Sadly, high school completion does not necessarily translate into college degrees for this population. Only 14% of the African American population in Memphis have bachelor degrees or higher (the rate among the general population is 24%). I am immediately confronted with the toll of poverty and exclusion on educational attainment. I have met many wonderful African American men and women. They are intelligent, quick, witty, wonderful in every way. The young men participating in the Hooks African American Male Initiative (HAAMI) are delightful in every way; brilliant and hardworking young men, whose GPA averages are better than the average for the entire University of Memphis. Why is it, then that degree attainment among African Americans in Memphis is so low? I cannot help but think there are some exclusionary forces at work.

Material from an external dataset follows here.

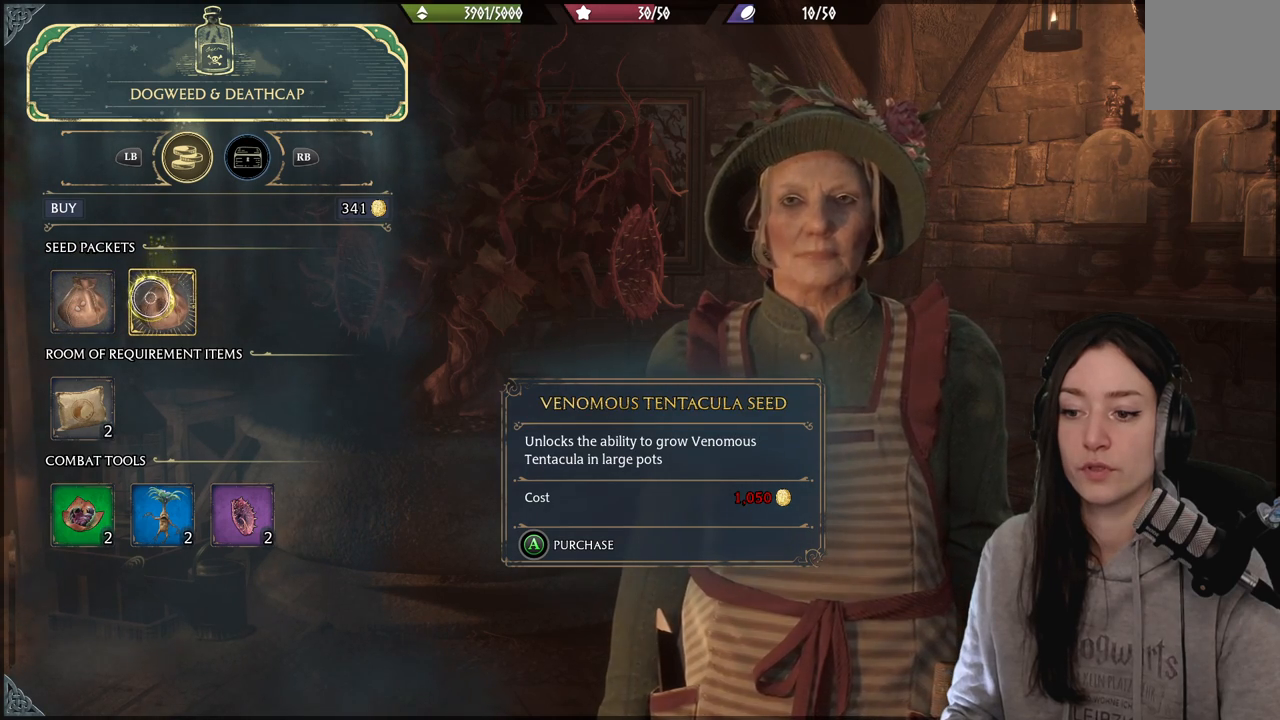
{"buttons": [], "left_stick": "down-left", "right_stick": "center", "events": [[217, "left_stick", "left"], [433, "left_stick", "down-left"]]}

We cannot become the city of the 21st century that we want to become when we are leaving so many of our residents behind. Given that the city of Memphis has an African American population that is almost 60%, African American poverty and exclusion is a huge concern for Memphis. We cannot continue the systematic exclusion of such a large percent of our population and expect sustainable economic development for our region. Unless we work together to include this very excluded portion of our population, Memphis cannot succeed as a city.

Hooks HAAMI Staff
Hooks Institute HAAMI staff. (Left to Right) Tim Rose, Daphene McFerren, Dr. Elena Delavega, Dr. Gregory Washington.

When poverty rates decline for whites but not for African Americans, when Black unemployment is twice to three times that of White unemployment, when African Americans are graduating from high school but not completing college at the same rate as Whites, I have to wonder, what kinds of opportunities are we providing for our African American males? Are we really providing opportunities?

How unwise of us, how wasteful, to not take advantage of all our resources, of our strong, smart, wonderful young black men. What an absolute travesty and nonsense not to insure that our African American males have every single opportunity for success. Every single one.

Education is the engine of our economy, and mentoring is a crucial element. We are here today to begin the work to reverse the trend with HAAMI.